There are many ways to inspire creativity. The most innovative usually come from taking your starting point from outside your immediate circle of thought.
- Natures own structures: flowers, plants, scenery etc. Amazing shapes and structural forms can be simulated.
- Sculptures – what they would look like made from paper.
- Architectural forms – miniaturisation?
- Furniture, everyday objects, e.g. pedal bins; how do they work, can the mechanics be made from paper?
- Museums – science and engineering; moving parts, think paper and card.
Secondly come closer to the task in hand and look at:
- Presentation packaging.
- Display pieces in shops.
- Pop-up books.
Dissect, examine, be curious. Store the information. Even though the idea may not come immediately, the thoughts may combine to form something different, something that you could not have possibly thought of to begin with.
The simplest ideas are always the best, but often not as simple or straight forward as they may seem. Ideas may develop and become complicated.
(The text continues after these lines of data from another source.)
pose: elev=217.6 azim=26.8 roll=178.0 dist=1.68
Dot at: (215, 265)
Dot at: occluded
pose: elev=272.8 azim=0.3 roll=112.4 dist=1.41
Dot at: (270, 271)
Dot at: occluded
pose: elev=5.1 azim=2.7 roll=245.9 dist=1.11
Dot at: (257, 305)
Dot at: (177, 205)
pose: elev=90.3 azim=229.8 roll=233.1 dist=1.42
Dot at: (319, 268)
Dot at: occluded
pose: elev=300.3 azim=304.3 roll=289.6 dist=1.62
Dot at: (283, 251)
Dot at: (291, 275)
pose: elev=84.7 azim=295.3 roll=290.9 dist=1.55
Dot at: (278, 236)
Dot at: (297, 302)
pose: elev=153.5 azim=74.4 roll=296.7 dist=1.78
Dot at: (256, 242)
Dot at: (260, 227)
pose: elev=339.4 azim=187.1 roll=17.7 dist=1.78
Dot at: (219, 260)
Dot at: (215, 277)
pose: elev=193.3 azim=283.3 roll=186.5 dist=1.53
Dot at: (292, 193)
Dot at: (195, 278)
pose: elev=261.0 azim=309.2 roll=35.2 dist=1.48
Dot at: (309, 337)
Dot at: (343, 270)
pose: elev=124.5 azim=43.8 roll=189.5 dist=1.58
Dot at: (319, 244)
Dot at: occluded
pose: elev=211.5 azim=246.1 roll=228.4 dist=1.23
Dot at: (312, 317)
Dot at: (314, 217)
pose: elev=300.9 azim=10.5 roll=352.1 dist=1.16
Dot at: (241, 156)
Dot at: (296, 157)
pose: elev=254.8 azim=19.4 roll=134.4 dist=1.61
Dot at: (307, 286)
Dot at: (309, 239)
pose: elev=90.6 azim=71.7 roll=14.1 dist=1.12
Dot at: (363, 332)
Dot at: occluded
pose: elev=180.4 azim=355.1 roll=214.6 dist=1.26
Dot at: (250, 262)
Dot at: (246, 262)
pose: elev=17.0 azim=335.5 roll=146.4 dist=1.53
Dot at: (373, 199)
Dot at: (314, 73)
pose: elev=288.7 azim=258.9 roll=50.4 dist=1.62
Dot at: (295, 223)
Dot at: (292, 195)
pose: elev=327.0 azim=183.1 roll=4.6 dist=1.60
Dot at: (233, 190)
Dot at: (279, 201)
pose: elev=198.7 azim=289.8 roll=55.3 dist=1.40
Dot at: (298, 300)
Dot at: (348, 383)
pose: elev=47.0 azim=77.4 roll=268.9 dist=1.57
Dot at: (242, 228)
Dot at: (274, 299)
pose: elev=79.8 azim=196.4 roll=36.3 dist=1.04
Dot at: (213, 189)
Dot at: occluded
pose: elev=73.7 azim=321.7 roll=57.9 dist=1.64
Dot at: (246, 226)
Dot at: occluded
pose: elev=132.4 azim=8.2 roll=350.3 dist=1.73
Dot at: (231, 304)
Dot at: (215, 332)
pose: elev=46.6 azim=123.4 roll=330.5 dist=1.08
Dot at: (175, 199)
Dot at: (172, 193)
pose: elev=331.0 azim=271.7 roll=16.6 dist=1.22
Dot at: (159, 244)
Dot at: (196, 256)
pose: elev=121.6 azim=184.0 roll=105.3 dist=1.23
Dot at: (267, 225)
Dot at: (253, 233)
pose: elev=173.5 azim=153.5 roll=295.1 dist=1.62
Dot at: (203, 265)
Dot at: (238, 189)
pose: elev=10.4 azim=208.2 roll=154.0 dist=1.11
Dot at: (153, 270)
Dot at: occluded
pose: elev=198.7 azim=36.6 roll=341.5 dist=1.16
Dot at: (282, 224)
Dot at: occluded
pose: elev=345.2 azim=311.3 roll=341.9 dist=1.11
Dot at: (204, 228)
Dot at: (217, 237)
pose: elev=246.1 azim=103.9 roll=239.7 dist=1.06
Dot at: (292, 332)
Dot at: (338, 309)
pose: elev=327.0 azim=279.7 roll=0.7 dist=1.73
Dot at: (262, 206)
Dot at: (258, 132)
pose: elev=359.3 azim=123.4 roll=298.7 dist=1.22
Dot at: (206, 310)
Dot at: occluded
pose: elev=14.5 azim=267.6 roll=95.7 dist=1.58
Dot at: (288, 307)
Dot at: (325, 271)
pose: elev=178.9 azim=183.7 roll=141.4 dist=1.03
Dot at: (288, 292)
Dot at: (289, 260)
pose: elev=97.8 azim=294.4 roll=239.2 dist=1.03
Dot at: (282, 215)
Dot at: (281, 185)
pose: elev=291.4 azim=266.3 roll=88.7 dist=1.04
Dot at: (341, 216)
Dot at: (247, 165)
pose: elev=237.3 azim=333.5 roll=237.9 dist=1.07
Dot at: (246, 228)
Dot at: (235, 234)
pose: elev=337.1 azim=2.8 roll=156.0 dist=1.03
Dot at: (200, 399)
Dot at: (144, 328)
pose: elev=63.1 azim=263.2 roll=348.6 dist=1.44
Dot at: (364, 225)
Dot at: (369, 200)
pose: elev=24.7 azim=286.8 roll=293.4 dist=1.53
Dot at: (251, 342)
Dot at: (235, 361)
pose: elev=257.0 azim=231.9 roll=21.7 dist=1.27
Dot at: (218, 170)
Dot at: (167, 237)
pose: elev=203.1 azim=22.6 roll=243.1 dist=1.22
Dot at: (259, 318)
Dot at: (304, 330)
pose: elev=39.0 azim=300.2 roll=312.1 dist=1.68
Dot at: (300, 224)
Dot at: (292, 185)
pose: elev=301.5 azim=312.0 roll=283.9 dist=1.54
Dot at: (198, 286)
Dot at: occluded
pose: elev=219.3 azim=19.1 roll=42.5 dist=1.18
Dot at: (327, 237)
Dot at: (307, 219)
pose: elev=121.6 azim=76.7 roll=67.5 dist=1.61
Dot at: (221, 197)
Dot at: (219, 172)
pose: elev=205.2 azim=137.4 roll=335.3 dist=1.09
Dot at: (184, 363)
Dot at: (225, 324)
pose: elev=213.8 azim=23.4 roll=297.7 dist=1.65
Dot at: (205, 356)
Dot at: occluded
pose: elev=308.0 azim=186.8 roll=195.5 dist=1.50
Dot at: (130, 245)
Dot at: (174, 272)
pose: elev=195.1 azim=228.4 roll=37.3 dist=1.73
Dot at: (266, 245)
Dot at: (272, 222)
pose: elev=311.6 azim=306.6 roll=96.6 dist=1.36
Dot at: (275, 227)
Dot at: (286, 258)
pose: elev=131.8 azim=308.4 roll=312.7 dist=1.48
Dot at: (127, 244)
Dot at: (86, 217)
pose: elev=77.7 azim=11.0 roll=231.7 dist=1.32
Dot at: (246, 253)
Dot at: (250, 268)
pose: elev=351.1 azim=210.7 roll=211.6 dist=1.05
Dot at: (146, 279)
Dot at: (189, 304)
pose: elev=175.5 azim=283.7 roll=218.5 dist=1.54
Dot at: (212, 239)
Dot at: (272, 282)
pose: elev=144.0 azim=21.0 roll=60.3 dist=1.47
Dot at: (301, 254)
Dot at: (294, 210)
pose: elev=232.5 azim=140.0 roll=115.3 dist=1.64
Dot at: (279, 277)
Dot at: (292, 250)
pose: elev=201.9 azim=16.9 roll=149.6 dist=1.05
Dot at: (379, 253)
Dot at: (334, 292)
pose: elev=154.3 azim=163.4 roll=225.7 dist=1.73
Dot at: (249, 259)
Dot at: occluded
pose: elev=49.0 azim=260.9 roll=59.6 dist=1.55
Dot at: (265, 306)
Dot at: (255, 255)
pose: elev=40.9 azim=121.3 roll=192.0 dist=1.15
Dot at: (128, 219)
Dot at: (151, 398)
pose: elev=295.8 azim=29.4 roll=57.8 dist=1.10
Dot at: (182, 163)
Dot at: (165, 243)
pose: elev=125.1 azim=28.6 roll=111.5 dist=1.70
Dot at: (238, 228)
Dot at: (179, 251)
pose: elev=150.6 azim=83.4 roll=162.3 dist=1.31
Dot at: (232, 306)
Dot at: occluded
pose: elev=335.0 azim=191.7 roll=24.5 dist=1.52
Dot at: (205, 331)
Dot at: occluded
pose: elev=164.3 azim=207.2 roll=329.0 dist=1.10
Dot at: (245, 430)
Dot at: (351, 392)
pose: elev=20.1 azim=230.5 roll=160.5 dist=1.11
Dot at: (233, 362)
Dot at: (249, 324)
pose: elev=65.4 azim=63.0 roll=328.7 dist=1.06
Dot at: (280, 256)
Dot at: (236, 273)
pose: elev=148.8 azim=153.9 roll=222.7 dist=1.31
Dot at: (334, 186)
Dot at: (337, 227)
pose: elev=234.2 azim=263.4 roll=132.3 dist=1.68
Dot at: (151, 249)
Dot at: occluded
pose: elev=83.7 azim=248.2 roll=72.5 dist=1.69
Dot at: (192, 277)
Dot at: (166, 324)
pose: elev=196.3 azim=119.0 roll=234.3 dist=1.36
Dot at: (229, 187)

Always refine an idea back to its very simplest form – this not only satisfies many constraints but also makes it appear good looking.
There are also practical reasons for ideas to be economical (simple) in their design:
- Ease of construction, if it is complicated and takes a long time for somebody to assemble, it will be to costly to make.
- Fitting and cutting out of a given sheet size: the more you can get from a sheet the less the unit cost and the less the wastage.
- The ability to fold flat – not only for posting but for storage at make up point and in transit to storage and outlet.